Depuis 2006, les producteurs de fraises exploitaient leurs terres sous régie biologique, ce qui impliquait trois épandages d’insecticide biologique pour lutter contre la punaise terne, mais sans résultats favorables.

« On devait faire un changement ou on fermait », remarque Andrée Martel, qui a racheté la terre familiale pour exploiter son entreprise avec son conjoint.

L’été dernier, les entrepreneurs ont décidé de délaisser l’agriculture biologique, tout en mettant la priorité sur la santé du sol. « On en met le moins possible », soutient cette dernière. Cet été, il a suffi d’un épandage d’insecticide pour se débarrasser de la punaise, et aucun fongicide n’a été utilisé.

Optimiser les résultats économiques de l’entreprise en maîtrisant la quantité d’intrants utilisés, tel est le concept derrière l’agriculture raisonnée. Et le concept sourit à merveille à la ferme Nelson Paradis, car les clients ont bien compris le changement et ils voient comment sont exploitées les terres. Par exemple, on retrouve plusieurs plantes qui sont considérées comme étant des mauvaises herbes à travers les plants de fraises, ce qui démontre que les producteurs n’utilisent pas d’herbicide.

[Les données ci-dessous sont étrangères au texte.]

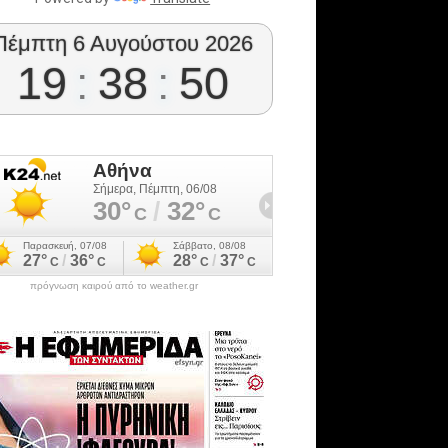
Πέμπτη 6 Αυγούστου 2026
19
:
38
:
50
πρόγνωση καιρού από το weather.gr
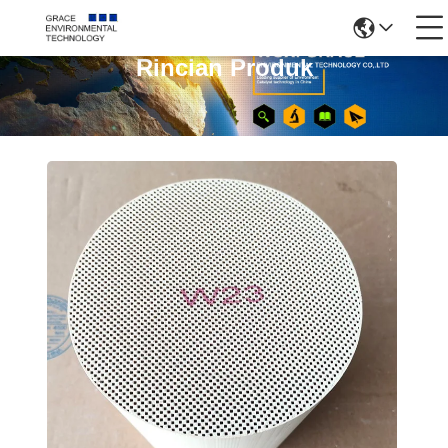
Rincian Produk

Les nouveaux revenus ont même permis à l’entreprise d’investir dans de nouvelles bâches chauffantes, à raison de 7000 $ par hectare, ce qui a permis de devancer le début de saison de presque 10 jours. « On a lancé la saison le 26 juin, alors qu’on commence habituellement vers le 6 juillet », remarque Nelson Paradis.

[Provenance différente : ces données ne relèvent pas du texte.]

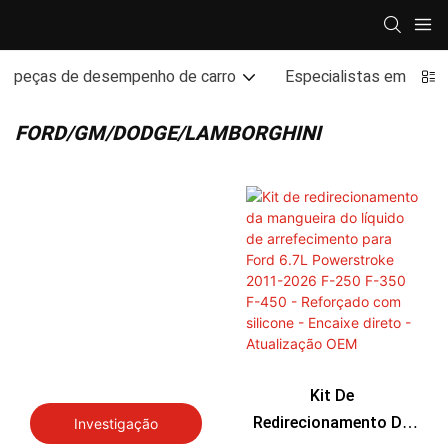
peças de desempenho de carro
Especialistas em des
FORD/GM/DODGE/LAMBORGHINI
Kit De
Redirecionamento Da
Investigação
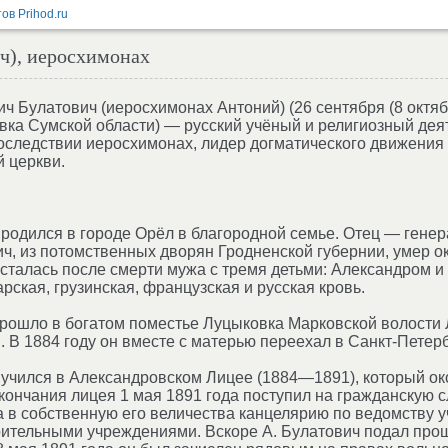
ч), иеросхимонах
ч Булатович (иеросхимонах Антоний) (26 сентября (8 октяб
вка Сумской области) — русский учёный и религиозный дея
оследствии иеросхимонах, лидер догматического движения
 церкви.
родился в городе Орёл в благородной семье. Отец — гене
ч, из потомственных дворян Гродненской губернии, умер ок
сталась после смерти мужа с тремя детьми: Александром и 
арская, грузинская, французская и русская кровь.
рошло в богатом поместье Луцыковка Марковской волости 
. В 1884 году он вместе с матерью переехал в Санкт-Петерб
учился в Александровском Лицее (1884—1891), который ок
кончания лицея 1 мая 1891 года поступил на гражданскую с
ка в собственную его величества канцелярию по ведомств
ительными учреждениями. Вскоре А. Булатович подал прош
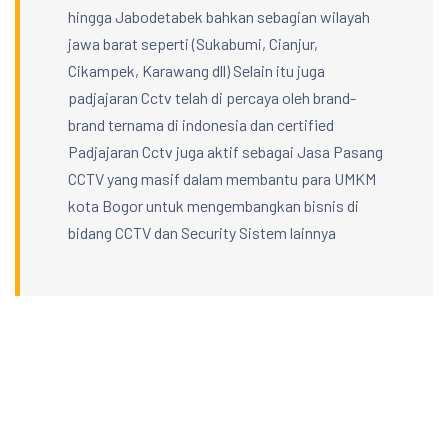
hingga Jabodetabek bahkan sebagian wilayah
jawa barat seperti (Sukabumi, Cianjur,
Cikampek, Karawang dll) Selain itu juga
padjajaran Cctv telah di percaya oleh brand-
brand ternama di indonesia dan certified
Padjajaran Cctv juga aktif sebagai Jasa Pasang
CCTV yang masif dalam membantu para UMKM
kota Bogor untuk mengembangkan bisnis di
bidang CCTV dan Security Sistem lainnya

Les systèmes d’irrigation ont aussi permis de réduire l’impact de la sécheresse sur les rendements. « Les variétés hâtives de fraises ont eu des plaques d’insolation, mais on n’a pas eu de pertes majeures », ajoute Andrée Martel.

Avec les variétés de fraises tardives, la récolte devrait se poursuivre jusqu’à la première semaine d’août.